◆ Activity ◆
Only lines containing "February" are wanted from the data below. Copy those lines.

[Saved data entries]
============

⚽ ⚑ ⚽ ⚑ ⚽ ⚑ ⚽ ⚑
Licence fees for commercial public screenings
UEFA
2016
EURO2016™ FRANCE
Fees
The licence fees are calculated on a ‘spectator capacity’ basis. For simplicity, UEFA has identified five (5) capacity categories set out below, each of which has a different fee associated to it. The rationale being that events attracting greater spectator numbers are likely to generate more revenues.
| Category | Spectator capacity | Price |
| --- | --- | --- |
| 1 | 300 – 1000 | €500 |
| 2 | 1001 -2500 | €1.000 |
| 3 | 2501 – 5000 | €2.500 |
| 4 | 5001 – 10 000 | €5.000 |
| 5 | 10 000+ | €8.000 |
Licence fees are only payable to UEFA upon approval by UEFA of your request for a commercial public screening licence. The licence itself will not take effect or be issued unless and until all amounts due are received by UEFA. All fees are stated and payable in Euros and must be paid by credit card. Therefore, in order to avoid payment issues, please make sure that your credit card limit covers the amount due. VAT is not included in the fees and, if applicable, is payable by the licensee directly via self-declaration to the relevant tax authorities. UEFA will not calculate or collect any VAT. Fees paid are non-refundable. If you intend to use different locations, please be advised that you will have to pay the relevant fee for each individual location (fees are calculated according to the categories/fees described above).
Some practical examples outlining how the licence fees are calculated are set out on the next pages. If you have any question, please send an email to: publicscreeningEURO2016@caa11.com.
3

============

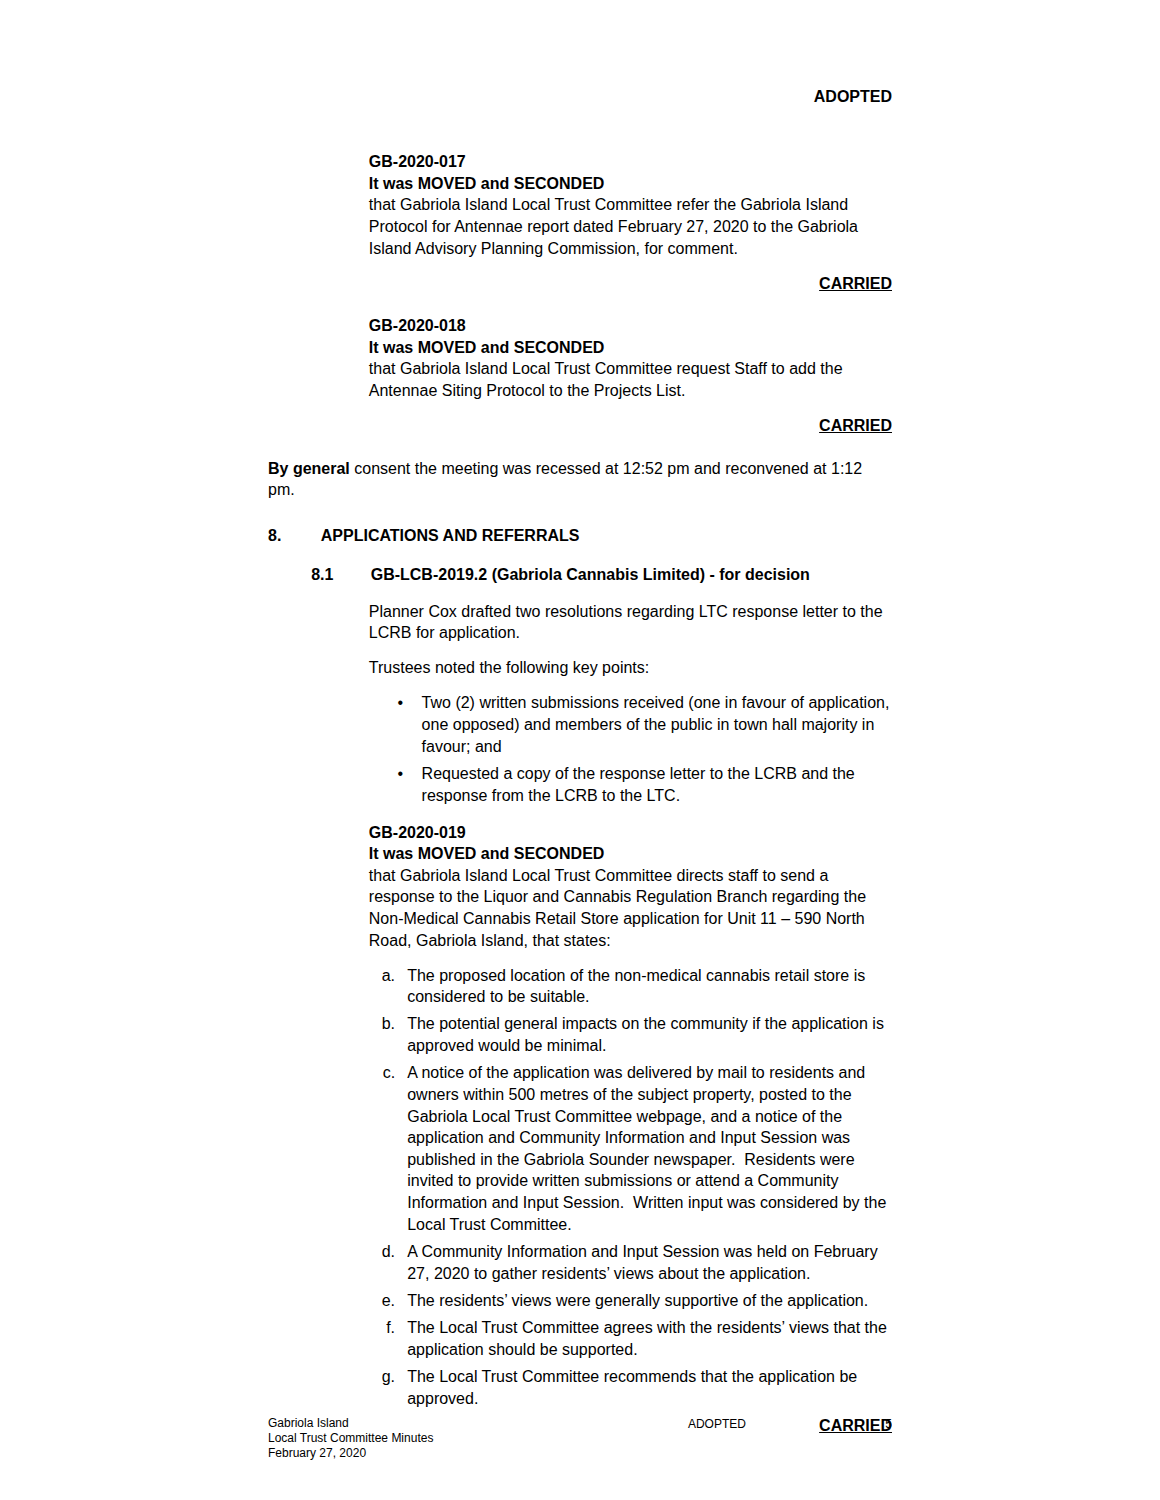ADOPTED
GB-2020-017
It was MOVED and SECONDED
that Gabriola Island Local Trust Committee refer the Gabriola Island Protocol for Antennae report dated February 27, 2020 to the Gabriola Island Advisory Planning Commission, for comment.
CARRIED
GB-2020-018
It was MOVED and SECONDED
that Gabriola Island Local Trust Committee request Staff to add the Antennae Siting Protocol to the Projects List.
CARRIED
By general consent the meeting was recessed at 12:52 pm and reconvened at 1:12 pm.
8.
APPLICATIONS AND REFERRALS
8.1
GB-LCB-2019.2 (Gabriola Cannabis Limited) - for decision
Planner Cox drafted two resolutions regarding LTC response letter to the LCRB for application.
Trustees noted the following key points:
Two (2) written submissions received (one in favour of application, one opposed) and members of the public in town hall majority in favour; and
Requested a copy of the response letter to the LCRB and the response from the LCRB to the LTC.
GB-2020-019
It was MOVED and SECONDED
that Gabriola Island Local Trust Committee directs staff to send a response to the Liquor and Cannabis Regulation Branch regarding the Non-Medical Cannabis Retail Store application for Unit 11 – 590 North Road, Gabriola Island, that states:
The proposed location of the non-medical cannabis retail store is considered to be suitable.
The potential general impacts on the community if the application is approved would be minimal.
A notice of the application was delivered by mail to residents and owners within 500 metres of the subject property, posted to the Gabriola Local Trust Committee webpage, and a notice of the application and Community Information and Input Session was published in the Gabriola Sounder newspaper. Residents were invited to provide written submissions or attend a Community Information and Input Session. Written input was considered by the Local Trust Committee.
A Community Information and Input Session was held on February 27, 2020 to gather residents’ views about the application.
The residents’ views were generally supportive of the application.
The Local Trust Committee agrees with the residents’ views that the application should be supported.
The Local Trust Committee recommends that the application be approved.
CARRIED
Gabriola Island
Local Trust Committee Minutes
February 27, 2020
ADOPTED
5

============

◆ Solution for this task ◆
that Gabriola Island Local Trust Committee refer the Gabriola Island Protocol for Antennae report dated February 27, 2020 to the Gabriola Island Advisory Planning Commission, for comment.
A Community Information and Input Session was held on February 27, 2020 to gather residents’ views about the application.
February 27, 2020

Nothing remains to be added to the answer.